Im Religionsunterricht in meiner Schulzeit habe ich gelernt: „Jeder katholische Gläubige hat Anspruch darauf, am Sonntag eine Heilige Messe zu besuchen“, man war dazu ja sogar verpflichtet. Wegen des Priestermangels, ist dies sehr oft nicht mehr möglich. Es werden deshalb in zunehmendem Maß Wortgottesfeiern angeboten. Viele Kirchgänger sehen diese Form des Sonntagsgottesdienstes nicht als gute Alternative, sondern begegnen leider solchen Angeboten eher skeptisch. Diese eher ablehnende Haltung ist nicht berechtigt. Die Wortgottesfeier ist eine anerkannte liturgische Feier, Im Zentrum steht das Hören auf Gottes Wort und das gemeinsame Beten und Singen. Das 2. Vatikanische Konzil empfahl schon im Dezember 1963 in seiner „Konstitution über die Heilige Liturgie“ Wortgottesdienste zu feiern. Dort wo kein Priester zur Verfügung steht, soll sie ein Diakon oder ein vom Bischof beauftragter Laie leiten. Der liturgische Ablauf wurde im Konzilsdokument nicht bindend festgelegt.
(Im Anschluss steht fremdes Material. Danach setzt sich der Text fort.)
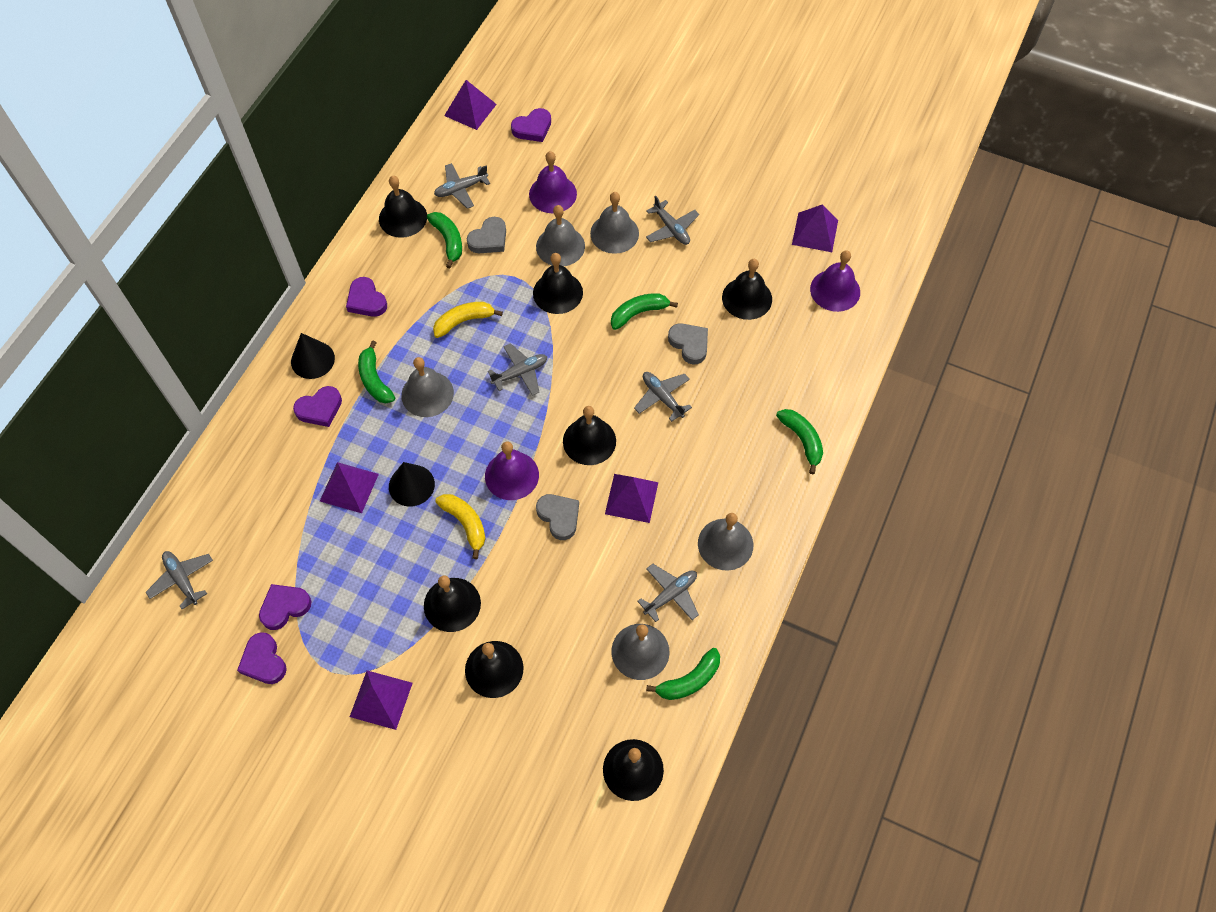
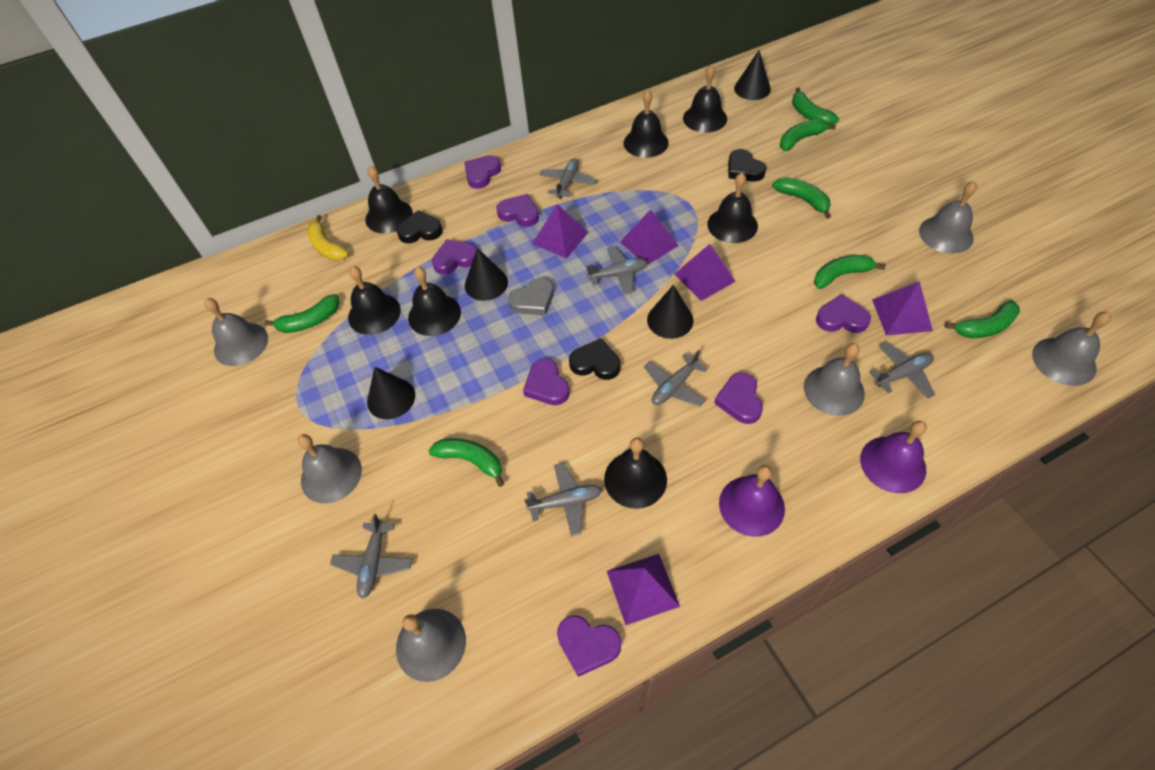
black cone: 2 -> 4
black heart: 0 -> 3
green banana: 5 -> 7
grey bell: 5 -> 6
grey heart: 3 -> 1
purple bell: 3 -> 2
purple heart: 5 -> 7
yellow banana: 2 -> 1

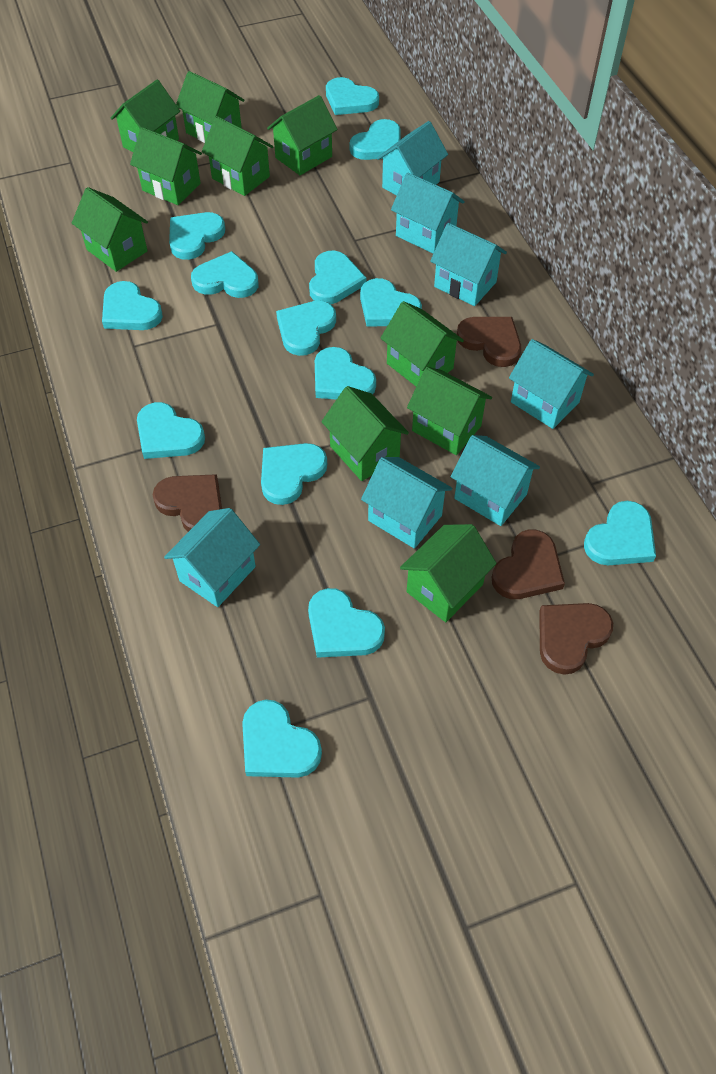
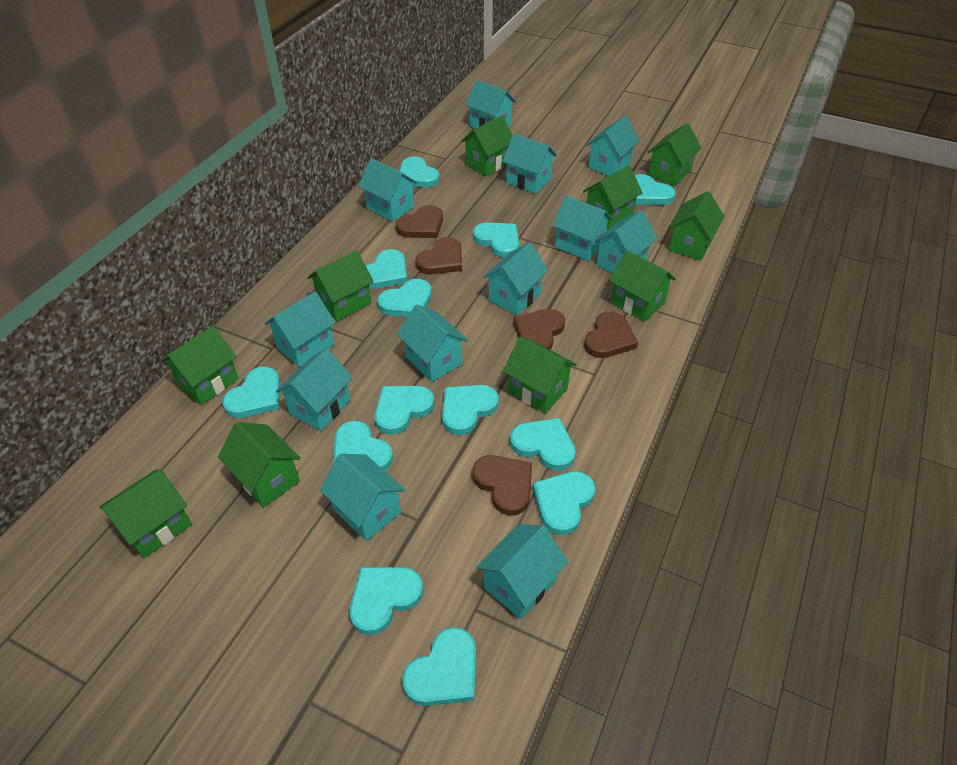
brown heart: 4 -> 5
turquoise heart: 14 -> 13
turquoise house: 7 -> 12

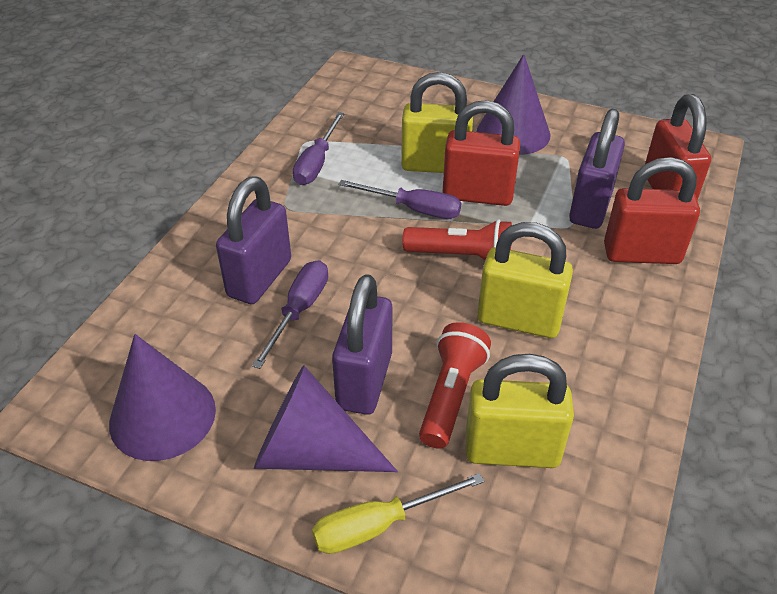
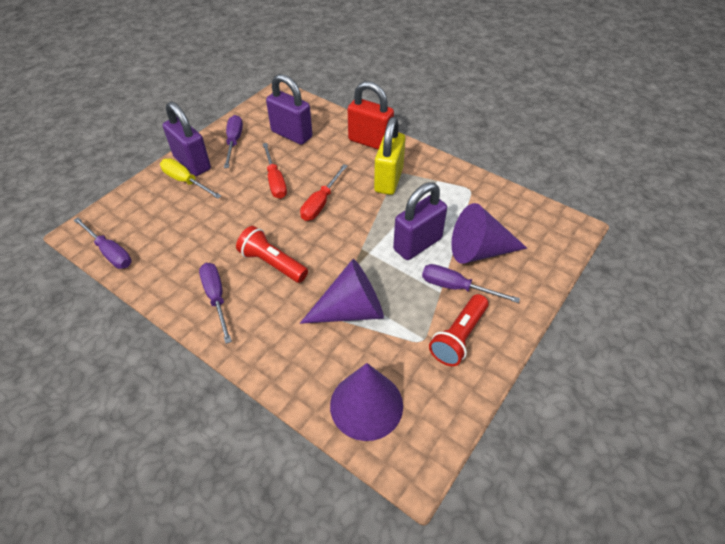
purple screwdriver: 3 -> 4
red padlock: 3 -> 1
red screwdriver: 0 -> 2
yellow padlock: 3 -> 1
Empfohlen wurde, dass die Elemente des Wortgottesdienstes der Messe (Lesungen und Evangelium des Tages) enthalten sind, ebenso Fürbitten und das Vater unser. Darüber hinaus besteht Gestaltungsfreiheit. Ab 1967 wurde für die gesamte katholische Kirche erlaubt, an den Sonntagen auch eine Kommunionfeier in diesen Gottesdienst zu integrieren. In den von der Deutschen Bischofskonferenz 2006 beschlossenen Richtlinien steht: „Alle Gottesdienstformen, die an die Stelle der Hl. Messe treten, sind an Sonntagen gestattet und empfohlen, wenn die Feier der Hl. Messe unmöglich ist, aufgrund des Priestermangels bzw. einer zu großen Entfernung zum Ort der nächsten Eucharistiefeier. Eine sinnvolle Form des Sonntagsgottesdienstes ist die Wortgottesfeier.“ Die Genehmigung von Wortgottesfeiern an Sonntagen steht dem Bischof zu. In unserer Diözese haben sich die Bischöfe eindeutig und formell für diese Gottesdienstform ausgesprochen.
Auch in den Kirchengemeinden unserer Stadt gibt es Angebote von Wortgottesfeiern schon seit vielen Jahren (z.B. Familiengottesdienste, bei urlaubs- oder krankheitsbedingter Abwesenheit des Pfarrers, bei besonderen thematischen Gottesdiensten). Wortgottesdienste werden in Zukunft auch hier bei uns deutlich verstärkt angeboten werden müssen, um Pfarrer Deckwart, der für drei Gemeinden und über 9.000 Gemeindemitglieder zuständig ist, zu entlasten. Aber auch, wenn er sich nach vielen Jahren als Pfarrer in Bietigheim-Bissingen in den Ruhestand verabschieden wird und nicht sicher ist, ob und wann wir wieder ausschließlich für unsere Stadt einen „neuen Pfarrer“ bekommen werden.
Auf dem Foto sind einige der Männer und Frauen aus unseren Gemeinden zu sehen, die nach einer theologischen und liturgischen Ausbildung beauftragt wurden, ehrenamtlich Wortgottesfeiern anzubieten.